Now that we’ve got the food out of the way, here’s a look at the people, temples and Penang culture we saw along our walks through historic George Town. It goes without saying that we were captivated by this little heritage town and walking around is the best way to chance upon street life.
The early morning view of the street below from our balcony looked like 1920s China – Chinese shop signs, old chinese men cycling around with big baskets and the steam chugging out of kitchens. It felt like the streets and the kitchens never slept- when we went to bed the kitchens were still alive and when we woke up they had awoken much before we had. But Sunday is not a good day to visit George Town as everything is closed.
Walking around the streets of George Town it appeared to us that this was a self-sustaining little community. There were iron smiths, wholesalers of clothes nudging wholesalers of sports equipment, stainless steel, chinese supermarkets, utensil shops, shops to buy things for temple. My favourite was the noodle factory. Walking along the streets we came across a family run noodle factory and decided to poke our heads round. We were quite enchanted by this little cottage industry supplying fresh noodles to the local area.
It’s a joy to watch people who have been doing the same task over and over till their brain-hand-eye muscle co-ordination is down to machine-like precision. This lady bundling up the noodles in to exactly the same weight, as they come through the machine is hypnotic.
We had a lovely chat with the owner of this wholesale lantern shop and even bought a couple of Japanese style lanterns for our balcony. Pictures of all our acquisitions when we get home.

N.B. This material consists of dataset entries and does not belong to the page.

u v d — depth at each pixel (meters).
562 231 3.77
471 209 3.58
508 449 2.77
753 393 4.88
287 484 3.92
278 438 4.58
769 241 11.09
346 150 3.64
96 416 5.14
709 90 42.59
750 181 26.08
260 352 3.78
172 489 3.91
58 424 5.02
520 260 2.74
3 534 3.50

There are plenty of antique shops along Lebuh Campbell and Chulia Street. We kept being drawn to one run by a guy with thick dreads and a rollie hanging from his lips who travelled the world for six months and sold his antiques for the rest of the year. Most of his stuff is from Penang. He had a great collection of things but an old globe hanging from the roof of his shop that we wanted to buy, he said he used to plan his world trips. Filled with lamps, chairs and gadgets from the 1930s onwards this is a great shop on Chulia Street to browse through. He has odd/not fixed opening hours. I thought this audio-cassette lamp was pretty inventive.
We saw wholesalers of all sorts of things from bikinis to shuttlecocks to “cheapest than wholesale price cotton t-shirts”

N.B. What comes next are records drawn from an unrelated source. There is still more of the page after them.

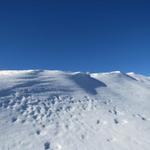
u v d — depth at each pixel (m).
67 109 23.89
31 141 17.30
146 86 39.78
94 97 28.61
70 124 20.72
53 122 20.70
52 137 18.22
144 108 27.23
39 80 30.69
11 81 28.31
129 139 18.81
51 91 27.75
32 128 19.16
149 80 46.91
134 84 39.25
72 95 27.89
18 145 16.62
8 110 21.30
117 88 35.47
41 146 16.86
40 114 21.84
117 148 17.39
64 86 30.42
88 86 33.44
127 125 21.28
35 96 25.52
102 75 41.91
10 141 16.94
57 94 27.25
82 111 23.77
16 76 30.62
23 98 24.38
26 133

Why would anyone want to go here to this modern style fusion type fast food place when fantastic hawker stalls abound. This is for the fussy tourist.
We saw 3 of these street murals and I suspect there are many more. Reminded us of Cartegena, Spain where the side of entire buildings and apartment blocks are used as a canvas .
Like in India, old and new work side by side. We saw plenty of goods being ferried around in these old wicker/bamboo baskets. In the old days it would have been at the back of a bicycle but we saw many more on the back of mopeds.